• _Task objective_
Your copy should match the entries exactly, with the pictures left out.

• _Data under study_
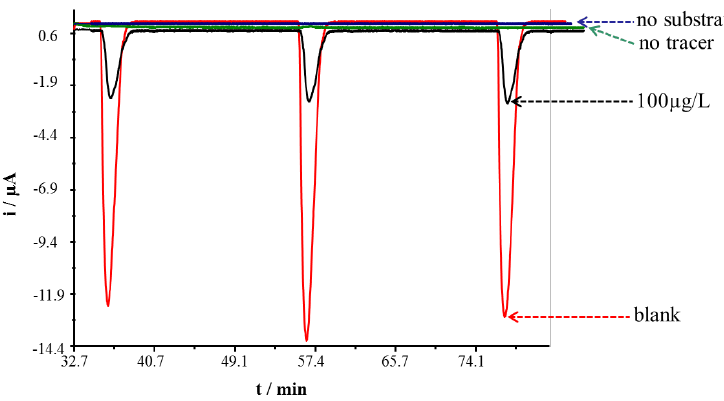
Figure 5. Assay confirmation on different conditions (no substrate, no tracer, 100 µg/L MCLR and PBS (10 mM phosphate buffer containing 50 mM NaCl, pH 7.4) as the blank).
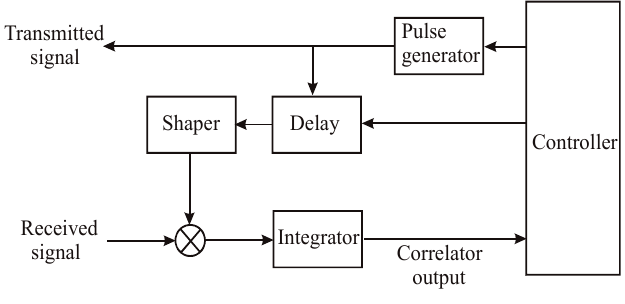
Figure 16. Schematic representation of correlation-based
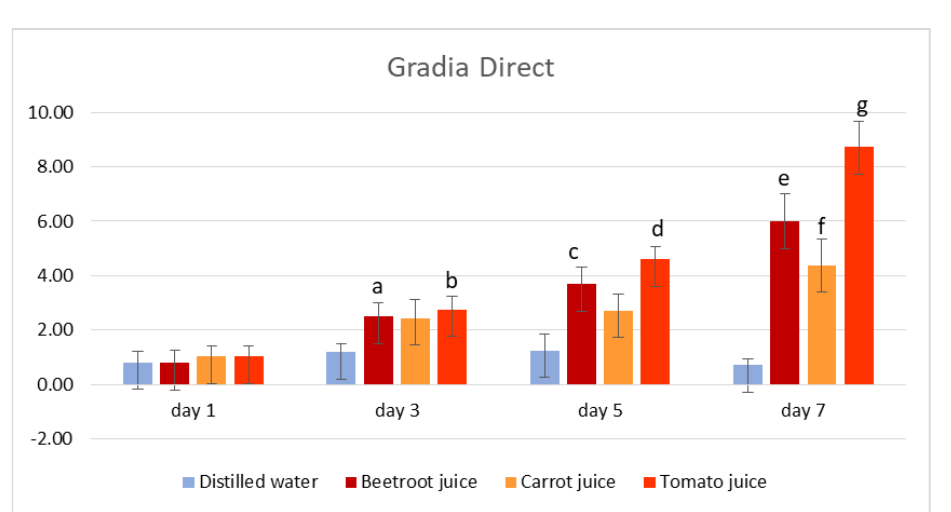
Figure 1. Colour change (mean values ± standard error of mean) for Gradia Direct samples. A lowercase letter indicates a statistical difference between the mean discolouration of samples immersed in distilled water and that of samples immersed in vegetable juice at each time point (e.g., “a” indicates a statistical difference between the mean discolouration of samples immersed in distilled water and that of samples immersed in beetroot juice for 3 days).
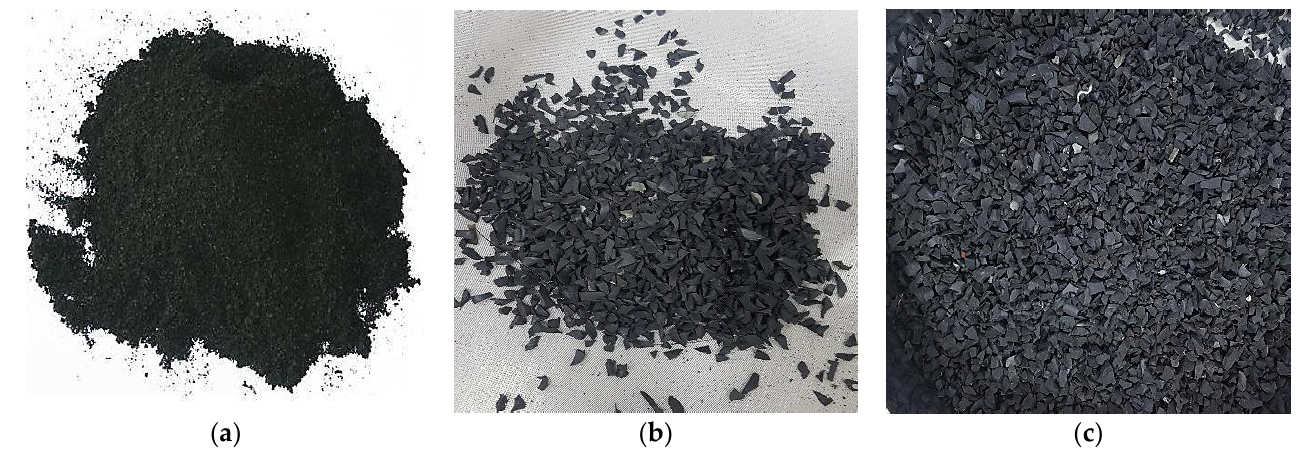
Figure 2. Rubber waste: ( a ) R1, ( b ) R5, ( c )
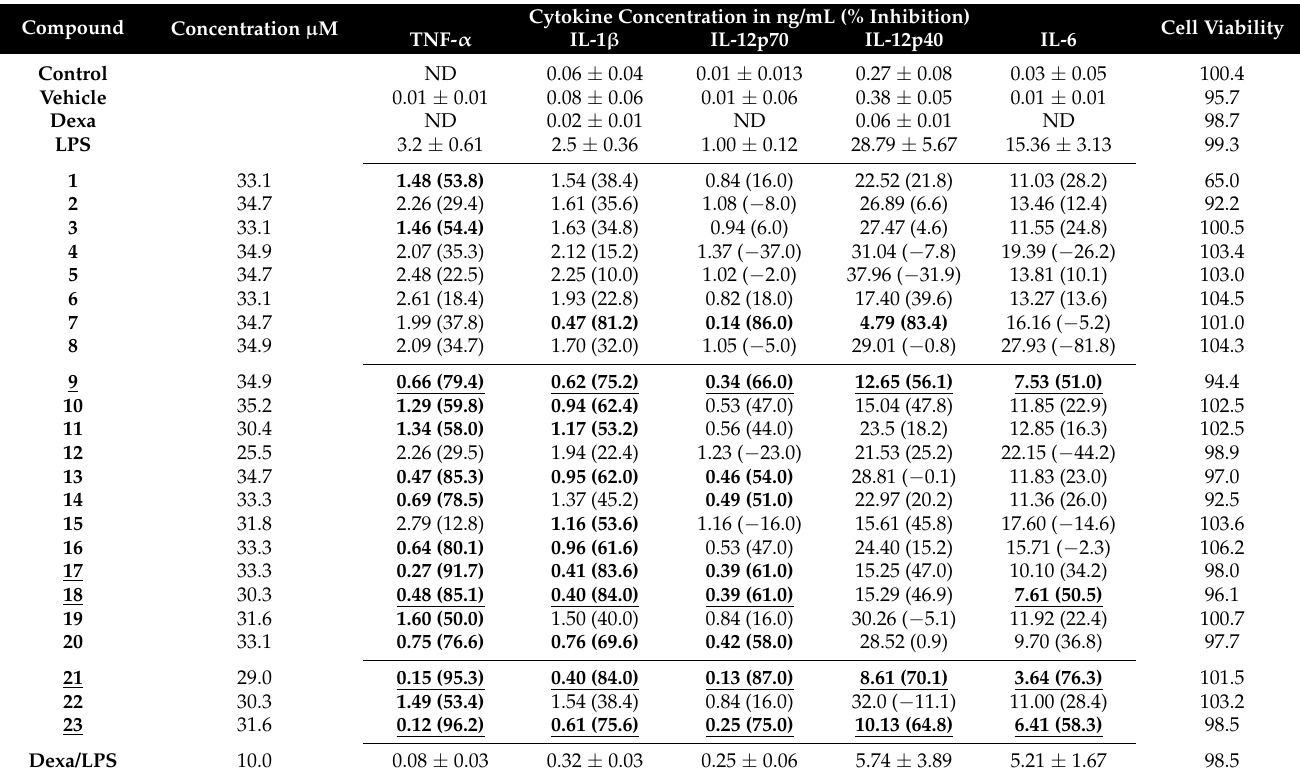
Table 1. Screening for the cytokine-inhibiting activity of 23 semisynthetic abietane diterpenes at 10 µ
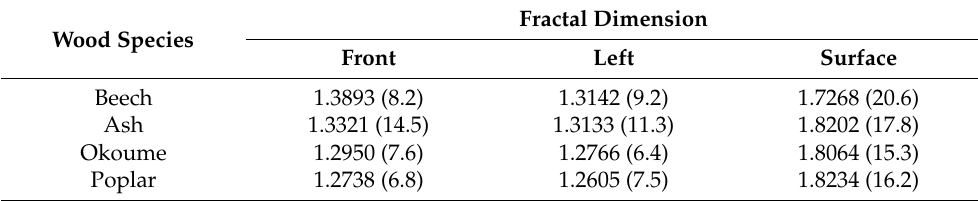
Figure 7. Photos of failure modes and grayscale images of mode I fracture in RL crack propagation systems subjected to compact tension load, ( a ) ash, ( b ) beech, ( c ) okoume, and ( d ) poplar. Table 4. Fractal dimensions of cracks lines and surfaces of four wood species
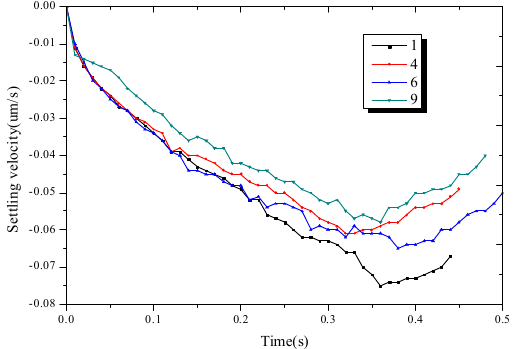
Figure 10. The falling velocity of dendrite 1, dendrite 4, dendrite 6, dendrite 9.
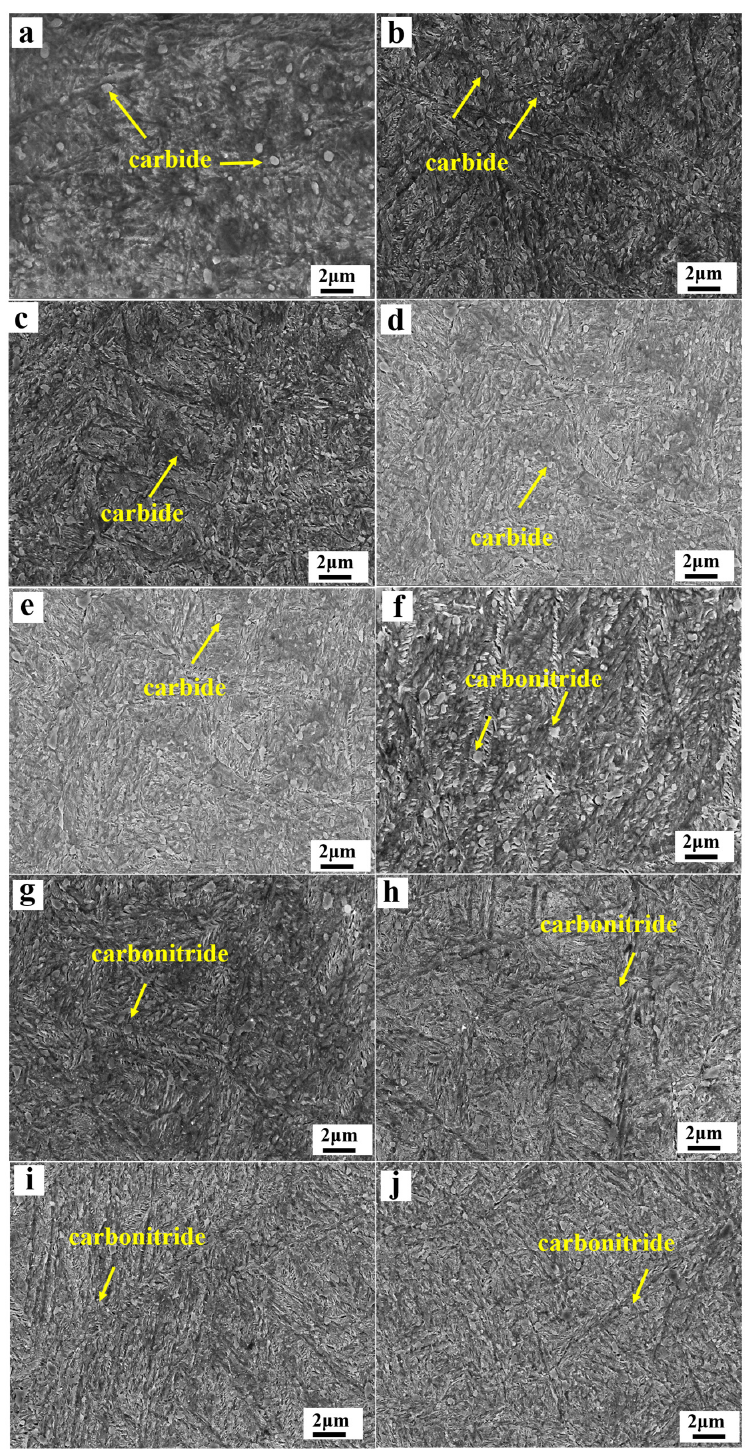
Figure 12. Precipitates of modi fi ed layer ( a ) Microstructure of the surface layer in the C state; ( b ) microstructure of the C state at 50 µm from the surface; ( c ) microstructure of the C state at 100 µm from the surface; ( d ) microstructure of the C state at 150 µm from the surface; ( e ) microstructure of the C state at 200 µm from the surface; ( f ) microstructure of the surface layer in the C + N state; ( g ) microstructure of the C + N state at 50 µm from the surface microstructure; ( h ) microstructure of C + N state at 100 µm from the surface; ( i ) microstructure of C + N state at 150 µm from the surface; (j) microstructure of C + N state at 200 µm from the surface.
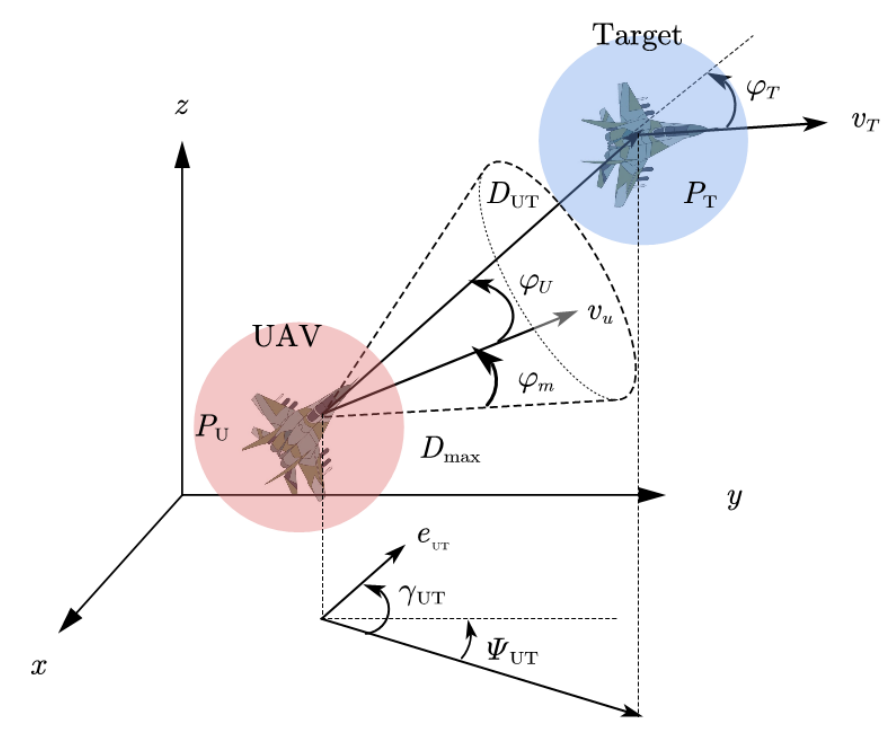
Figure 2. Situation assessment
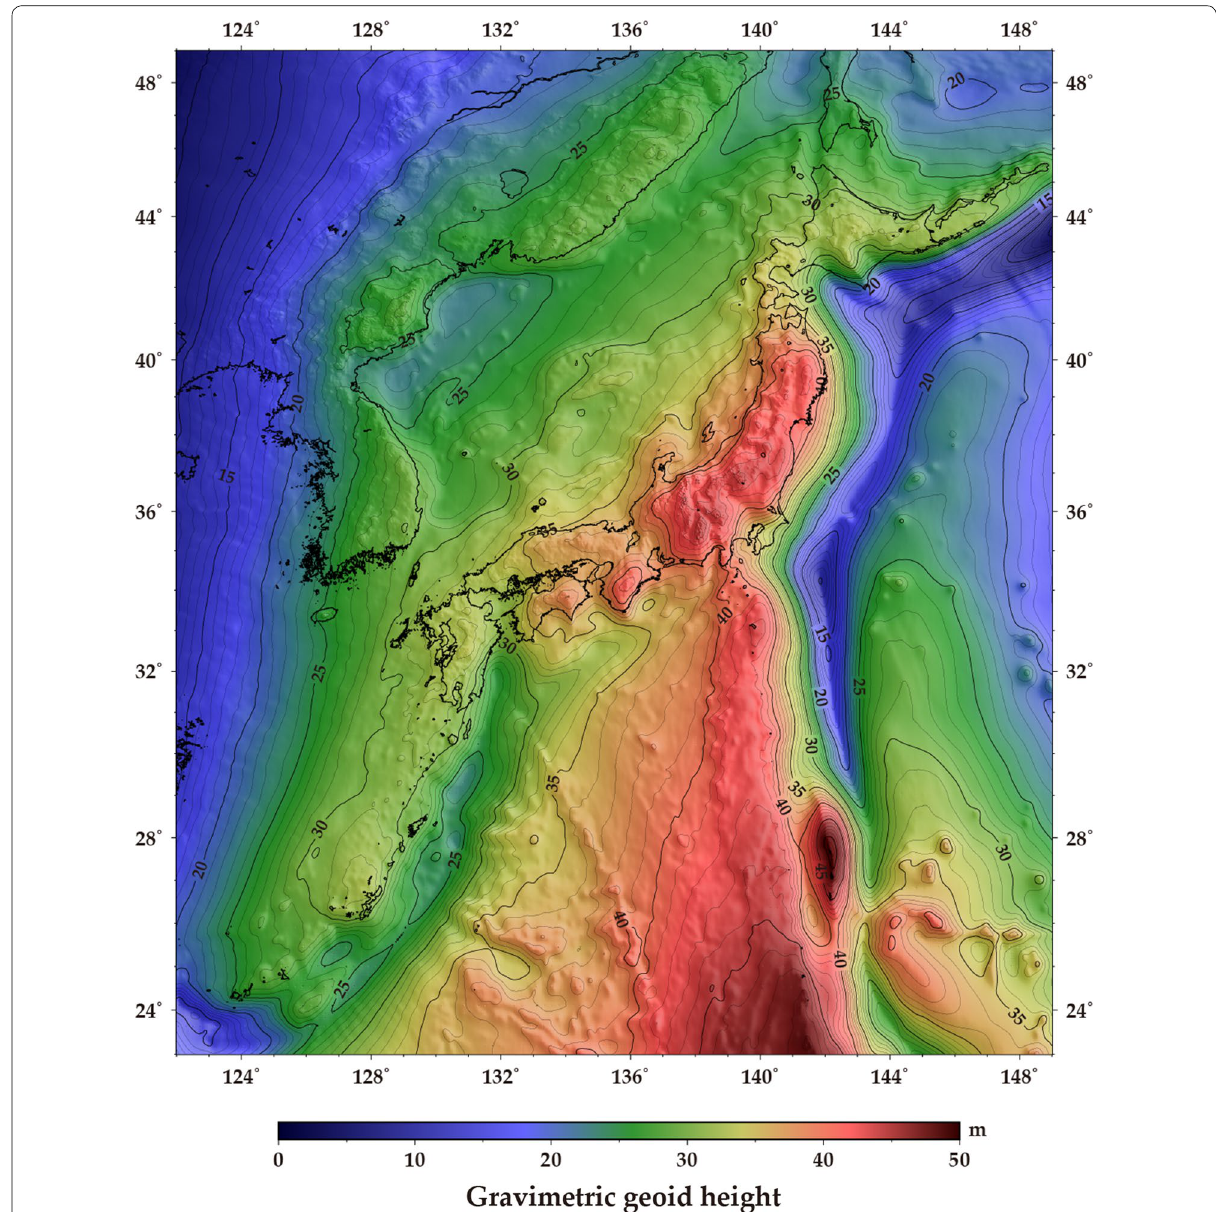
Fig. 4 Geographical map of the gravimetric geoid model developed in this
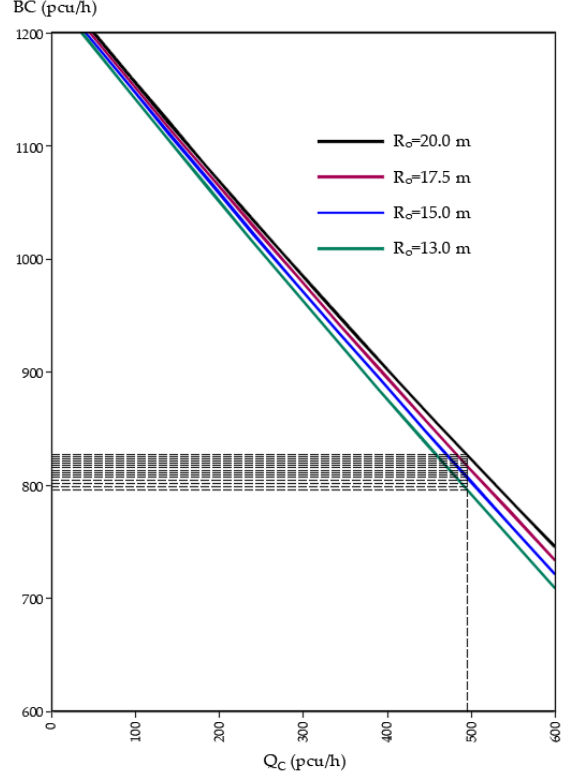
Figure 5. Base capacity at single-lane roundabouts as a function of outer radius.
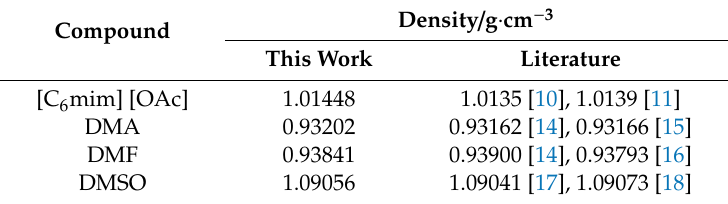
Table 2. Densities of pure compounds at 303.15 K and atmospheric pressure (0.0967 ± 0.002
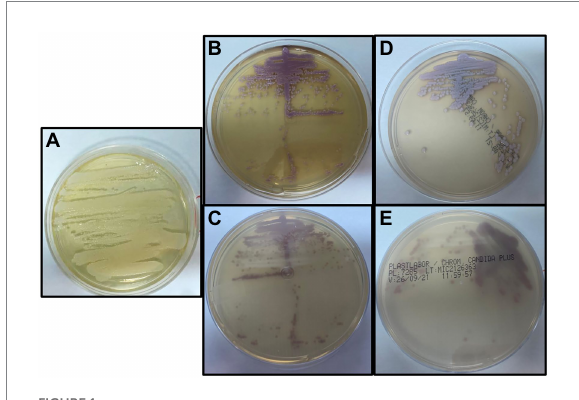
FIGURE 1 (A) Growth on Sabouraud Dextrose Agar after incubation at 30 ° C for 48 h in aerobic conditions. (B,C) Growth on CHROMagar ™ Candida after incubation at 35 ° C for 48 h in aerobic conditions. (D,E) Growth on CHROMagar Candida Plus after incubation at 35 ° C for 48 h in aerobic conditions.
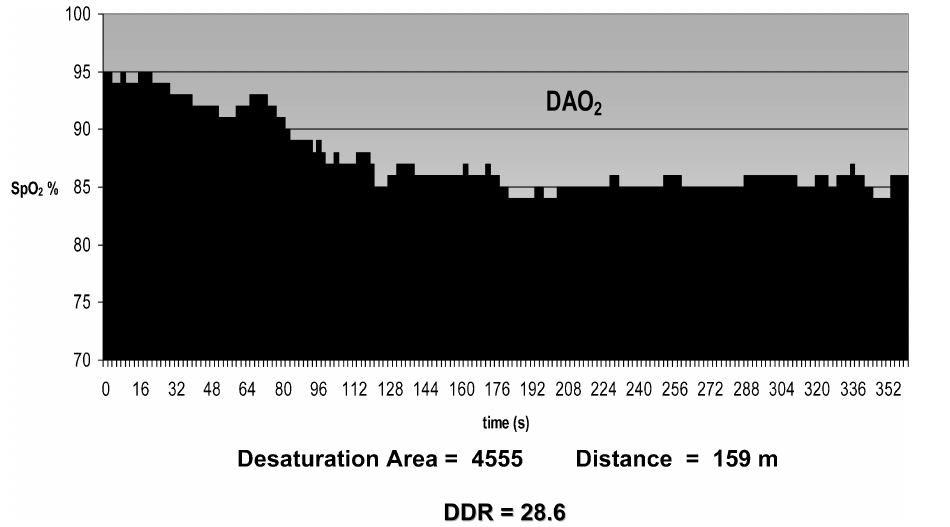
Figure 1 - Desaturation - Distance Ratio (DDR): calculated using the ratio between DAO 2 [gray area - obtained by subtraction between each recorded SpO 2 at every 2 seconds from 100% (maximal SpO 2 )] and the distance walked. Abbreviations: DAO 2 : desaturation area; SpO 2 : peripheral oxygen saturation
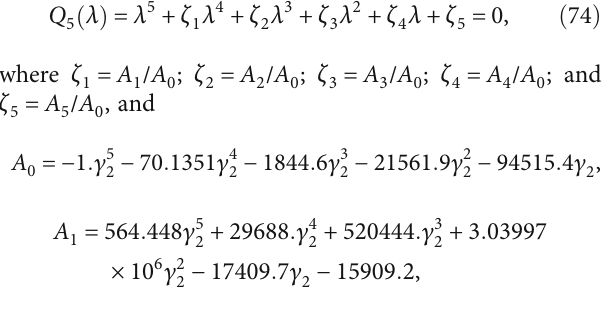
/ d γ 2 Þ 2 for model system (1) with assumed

• _Answer section_
Figure 5. Assay confirmation on different conditions (no substrate, no tracer, 100 µg/L MCLR and PBS (10 mM phosphate buffer containing 50 mM NaCl, pH 7.4) as the blank).
Figure 16. Schematic representation of correlation-based
Figure 1. Colour change (mean values ± standard error of mean) for Gradia Direct samples. A lowercase letter indicates a statistical difference between the mean discolouration of samples immersed in distilled water and that of samples immersed in vegetable juice at each time point (e.g., “a” indicates a statistical difference between the mean discolouration of samples immersed in distilled water and that of samples immersed in beetroot juice for 3 days).
Figure 2. Rubber waste: ( a ) R1, ( b ) R5, ( c )
Table 1. Screening for the cytokine-inhibiting activity of 23 semisynthetic abietane diterpenes at 10 µ
Figure 7. Photos of failure modes and grayscale images of mode I fracture in RL crack propagation systems subjected to compact tension load, ( a ) ash, ( b ) beech, ( c ) okoume, and ( d ) poplar. Table 4. Fractal dimensions of cracks lines and surfaces of four wood species
Figure 10. The falling velocity of dendrite 1, dendrite 4, dendrite 6, dendrite 9.
Figure 12. Precipitates of modi fi ed layer ( a ) Microstructure of the surface layer in the C state; ( b ) microstructure of the C state at 50 µm from the surface; ( c ) microstructure of the C state at 100 µm from the surface; ( d ) microstructure of the C state at 150 µm from the surface; ( e ) microstructure of the C state at 200 µm from the surface; ( f ) microstructure of the surface layer in the C + N state; ( g ) microstructure of the C + N state at 50 µm from the surface microstructure; ( h ) microstructure of C + N state at 100 µm from the surface; ( i ) microstructure of C + N state at 150 µm from the surface; (j) microstructure of C + N state at 200 µm from the surface.
Figure 2. Situation assessment
Fig. 4 Geographical map of the gravimetric geoid model developed in this
Figure 5. Base capacity at single-lane roundabouts as a function of outer radius.
Table 2. Densities of pure compounds at 303.15 K and atmospheric pressure (0.0967 ± 0.002
FIGURE 1 (A) Growth on Sabouraud Dextrose Agar after incubation at 30 ° C for 48 h in aerobic conditions. (B,C) Growth on CHROMagar ™ Candida after incubation at 35 ° C for 48 h in aerobic conditions. (D,E) Growth on CHROMagar Candida Plus after incubation at 35 ° C for 48 h in aerobic conditions.
Figure 1 - Desaturation - Distance Ratio (DDR): calculated using the ratio between DAO 2 [gray area - obtained by subtraction between each recorded SpO 2 at every 2 seconds from 100% (maximal SpO 2 )] and the distance walked. Abbreviations: DAO 2 : desaturation area; SpO 2 : peripheral oxygen saturation
/ d γ 2 Þ 2 for model system (1) with assumed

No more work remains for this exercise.